These tips used in combination will leave the Manager scrambling to get the office back to normal, and eating up a lot of the time they were going to use collecting evidence and catching people out. When comes to meeting time, they’ll have no idea who to fire – that’s when you step in with an accusation no one can disprove.

The Task Flick

Some of your tasks – the sabotage ones, marked in grey – are specific to Slackers, so it’s indefensible if you get caught doing them. They are also, however, quick to execute and sometimes delayed action (a short time passes before anyone can see what happened). Turning off the servers and setting fire to bins can be done very quickly and grant you time to get out of the general area, which is where the Task Flick is useful.

Specific actions always show up in the same place on the radial wheel, so it’d be useful to learn which segment you’re aiming for before you’ve even seen it. To any passerby, it looks like you’re simply wandering the corridor, turning to the side for a split second. Then, once everyone crowds in to fix the problem, you can either keep walking off, unsuspected, or be the first one to fix them problem, which might lend you some credit. Getting to an inconspicuous spot or being the first to the fire extinguisher may require some map knowledge, so play a few games and memorise what items are where.

Surviving the Meeting

So, a meeting has been called, and it’s likely someone’s about to get fired. Should you play loud, accusing another employee of the stuff you’ve been up to? Or should you keep quiet and hope you’ve gone under the radar? It’ll depend on a few things.

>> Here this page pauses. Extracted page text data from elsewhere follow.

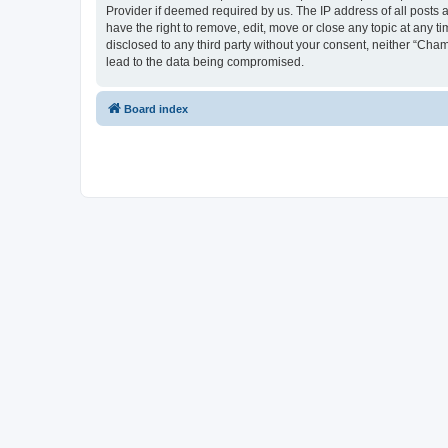
Provider if deemed required by us. The IP address of all posts 
have the right to remove, edit, move or close any topic at any t
disclosed to any third party without your consent, neither “Cha
lead to the data being compromised.
Board index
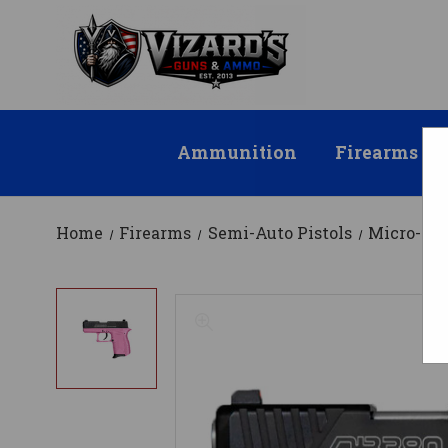
Ammunition
Firearms
Home
Firearms
Semi-Auto Pistols
Micro-Co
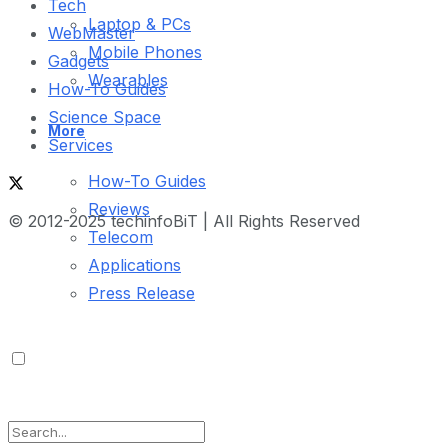
Tech
Laptop & PCs
WebMaster
Mobile Phones
Gadgets
Wearables
How-To Guides
Science Space
More
Services
How-To Guides
Reviews
© 2012-2025 techinfoBiT | All Rights Reserved
Telecom
Applications
Press Release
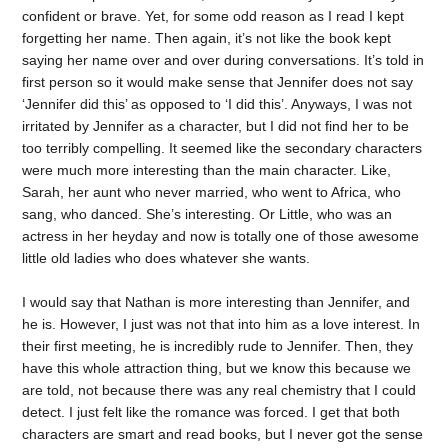
confident or brave. Yet, for some odd reason as I read I kept
forgetting her name. Then again, it’s not like the book kept
saying her name over and over during conversations. It’s told in
first person so it would make sense that Jennifer does not say
‘Jennifer did this’ as opposed to ‘I did this’. Anyways, I was not
irritated by Jennifer as a character, but I did not find her to be
too terribly compelling. It seemed like the secondary characters
were much more interesting than the main character. Like,
Sarah, her aunt who never married, who went to Africa, who
sang, who danced. She’s interesting. Or Little, who was an
actress in her heyday and now is totally one of those awesome
little old ladies who does whatever she wants.
I would say that Nathan is more interesting than Jennifer, and
he is. However, I just was not that into him as a love interest. In
their first meeting, he is incredibly rude to Jennifer. Then, they
have this whole attraction thing, but we know this because we
are told, not because there was any real chemistry that I could
detect. I just felt like the romance was forced. I get that both
characters are smart and read books, but I never got the sense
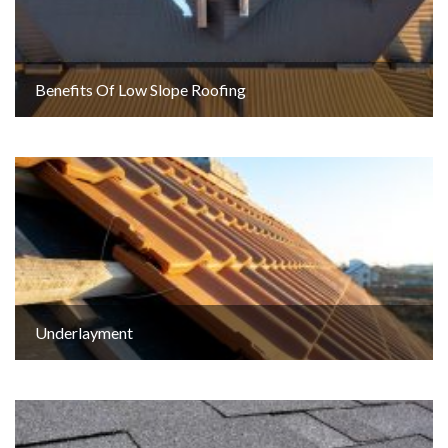
Benefits Of Low Slope Roofing
Underlayment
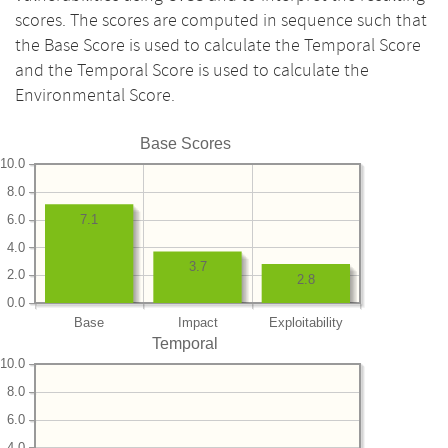
scores. The scores are computed in sequence such that
the Base Score is used to calculate the Temporal Score
and the Temporal Score is used to calculate the
Environmental Score.
Base Scores
10.0
8.0
6.0
7.1
4.0
3.7
2.0
2.8
0.0
Base
Impact
Exploitability
Temporal
10.0
8.0
6.0
4.0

One good indicator of how confident a Manager is in an accusation is how much time they have left. On regular rules, the Manager has eight minutes to fire someone before he gets fired himself. So, if a meeting is called with a few minutes left, there’s a good chance that the Manager has seen or heard something and is ready to point fingers. If there’s 20 seconds to spare, this might not be a meeting called based on any evidence, the manager just doesn’t want to get the boot.

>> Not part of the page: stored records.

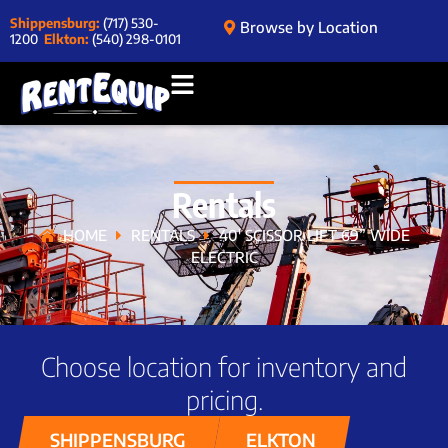
Shippensburg:
(717) 530-
Browse by Location
1200
Elkton:
(540) 298-0101
Rentals
HOME
RENTALS
40′ SCISSOR LIFT 69” WIDE
ELECTRIC
Choose location for inventory and
pricing.
SHIPPENSBURG
ELKTON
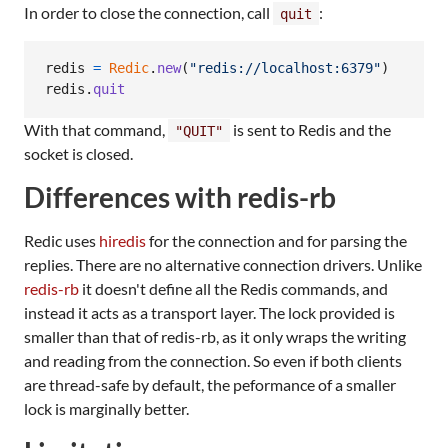
In order to close the connection, call
:
quit
redis
=
Redic
.
new
(
"redis://localhost:6379"
)
redis
.
quit
With that command,
is sent to Redis and the
"QUIT"
socket is closed.
Differences with redis-rb
Redic uses
hiredis
for the connection and for parsing the
replies. There are no alternative connection drivers. Unlike
redis-rb
it doesn't define all the Redis commands, and
instead it acts as a transport layer. The lock provided is
smaller than that of redis-rb, as it only wraps the writing
and reading from the connection. So even if both clients
are thread-safe by default, the peformance of a smaller
lock is marginally better.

Left: A manager with a specific accusation. Right: A fool with nothing to lose.

  • Play humble – don’t come out of the gate with strong accusations unless you’ve got most of the office behind you. Pointing the finger squarely at someone and being wrong means you’re the top target next round.
  • Use your cover – keep in mind the tasks that you’ve been pretending to do and remind people who were nearby.
  • Caught slacking? – remind employees that slacker tasks are assigned to everybody. By default, 1/3 of employee tasks are slacking off, and an unlucky Specialist might end up with 3 Slacker tasks.

Playing the Numbers

Refers to games that have Janitors on.

The game allows for as many terminations as there are employees, Slacker or otherwise. But, truly removing people from an office takes more than one ternimation. Once an employee is fired, they might become a Janitor instead. They can lock doors at will, have only one task, and need to be fired a second time to have zero impact on the game. Getting Managers to fire Janitors instead of employees is a great idea. It’ll whittle down the amount of terminations, and you may end up in a situation where there are more Slackers than there are terminations, which means a default Slacker win if you’re not beaten on tasks.

Follow these steps and you have a great chance of seeing your office branch collapse under the weight of it’s own inefficiency. Remember – you’ve been working hard, the manager sucks, and that drawing of a wee wee was definitely done by someone else.